As the Philippines’ largest renewable energy producer and geothermal leader, Lopez-led Energy Development Corporation (EDC) not only strives to keep the lights on for ordinary households and large enterprises alike, but to also illuminate the path to sustainable progress for the benefit of future generations of Filipinos.
To achieve this, EDC has long recognized that quality education is essential, as well as access especially for the underserved sectors of society. Thus, along with its institutionalized environmental conservation and protection programs, initiatives in knowledge and learning have been an integral part of its corporate social responsibility (CSR) strategies primarily among its communities of operation across the country.
This year, EDC has responded to the increasing demands brought about by an evolving global climate to go beyond mere sustainability and ensuring positive impact on the environment. In line with the entire Lopez Group’s renewed thrust to “forge collaborative pathways for a decarbonized and regenerative future,” its business operations as well as its CSR programs have also undergone a shift to respond to a bigger challenge—that of elevating everything that the company touches.
Empowerment through learning
Education remains a top priority for EDC’s CSR initiatives, but this shift to regenerative progress necessitated a more intentional and responsive approach to the needs of its host communities, as well as streamlining various existing programs to make them more strategic and impactful, according to Atty. Allan V. Barcena, assistant vice president and head of the company’s CSR and public relations.
“We aspire for our communities to gain access to quality education that would enable them to become productive citizens and genuine changemakers in society and constantly find ways to help them achieve this,” explained Barcena.
Thus, SIKAT was born. It is EDC’s new brand of institutionalized education initiatives geared toward empowering communities through knowledge and learning, with the ultimate goal of self-reliance and meaningful contribution to the nation. It builds on the company’s decades of activities such as providing scholarships and bridging employment opportunities, and takes them a step closer to the heart of what EDC does.
“Foremost, in line with EDC’s identity as a 100% renewable energy company, advocacy for environmental sustainability will be integrated into the different components of our renewed education program,” said Barcena. Another key development is recognizing the broad range of intelligences and capacities of students today. Especially given the K to 12 Basic Education Program of the government, EDC aims to support academic scholarships not just in the tertiary level but also for technical-vocational courses as well as talent or skill-based tracks, such as in music, arts and sports.
A brighter future
What will not change is EDC’s synergy and partnerships with valued stakeholders, most important of which is the Department of Education along with many other government agencies and academic institutions. In Leyte, EDC implements its educational programs primarily through KEITECH, a technical-vocational training center that provides full scholarships and employment placement support to poor but deserving students. In Mindanao, EDC works closely with the Mount Apo Foundation Inc. (MAFI) in granting academic scholarships to deserving youth, especially those from the local indigenous peoples (IP).
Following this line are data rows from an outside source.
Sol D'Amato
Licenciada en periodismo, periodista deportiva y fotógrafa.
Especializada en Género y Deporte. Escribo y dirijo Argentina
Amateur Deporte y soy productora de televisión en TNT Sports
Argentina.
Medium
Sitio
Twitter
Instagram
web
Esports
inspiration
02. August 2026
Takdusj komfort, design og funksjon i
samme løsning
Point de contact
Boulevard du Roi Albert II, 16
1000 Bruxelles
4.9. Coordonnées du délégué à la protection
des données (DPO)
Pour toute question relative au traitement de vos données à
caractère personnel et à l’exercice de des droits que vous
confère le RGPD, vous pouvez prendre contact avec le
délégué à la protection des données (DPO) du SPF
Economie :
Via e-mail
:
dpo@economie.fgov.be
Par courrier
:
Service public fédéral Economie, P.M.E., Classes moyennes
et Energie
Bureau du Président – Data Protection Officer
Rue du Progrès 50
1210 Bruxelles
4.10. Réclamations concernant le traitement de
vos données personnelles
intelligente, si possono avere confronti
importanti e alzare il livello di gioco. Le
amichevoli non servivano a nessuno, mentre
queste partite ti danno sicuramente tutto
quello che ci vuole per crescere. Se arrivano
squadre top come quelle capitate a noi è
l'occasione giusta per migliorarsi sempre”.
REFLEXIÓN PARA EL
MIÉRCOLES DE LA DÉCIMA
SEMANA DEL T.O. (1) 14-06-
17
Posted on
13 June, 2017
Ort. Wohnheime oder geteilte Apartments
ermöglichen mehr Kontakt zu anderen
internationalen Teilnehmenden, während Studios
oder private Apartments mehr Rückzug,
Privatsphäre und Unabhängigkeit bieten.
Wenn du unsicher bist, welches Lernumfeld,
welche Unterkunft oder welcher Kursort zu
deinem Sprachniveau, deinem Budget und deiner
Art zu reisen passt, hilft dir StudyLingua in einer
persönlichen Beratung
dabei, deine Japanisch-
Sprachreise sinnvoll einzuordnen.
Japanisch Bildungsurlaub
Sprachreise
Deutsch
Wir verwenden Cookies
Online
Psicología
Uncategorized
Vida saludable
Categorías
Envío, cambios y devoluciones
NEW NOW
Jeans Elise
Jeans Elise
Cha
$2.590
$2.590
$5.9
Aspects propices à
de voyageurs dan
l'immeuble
Thus far, EDC’s initiatives in education have produced 202 scholars at the premier state university, the University of the Philippines, as well as other leading local state universities and colleges in its areas of operation. As a testament to the quality of learning that these scholars have exemplified, a dozen of the 89 graduates thus far have received honors and distinctions.
Meanwhile, since KEITECH’s establishment in 2009, the program has produced more than a thousand graduates now working in the construction, metal and engineering, and tourism sectors, boasting of a 100% passing rate in all competencies prescribed by the National Certificate Level II testing of the Technical Education and Skills Development Authority (TESDA). As for MAFI, as much as 78 percent of its scholars are from the Manobo IP community, providing them equal access to education that will enable them to exist and evolve in today’s changing times.
Just as the name SIKAT embodies—a ray of light or an expression of pride and achievement—EDC’s programs in learning are a bright spot amid the challenges of economic and social progress of the Philippines as a developing nation. The impact of these educational initiatives are a long-term investment in the future of the country, much as the benefits of renewable energy will surely be reaped in the long run.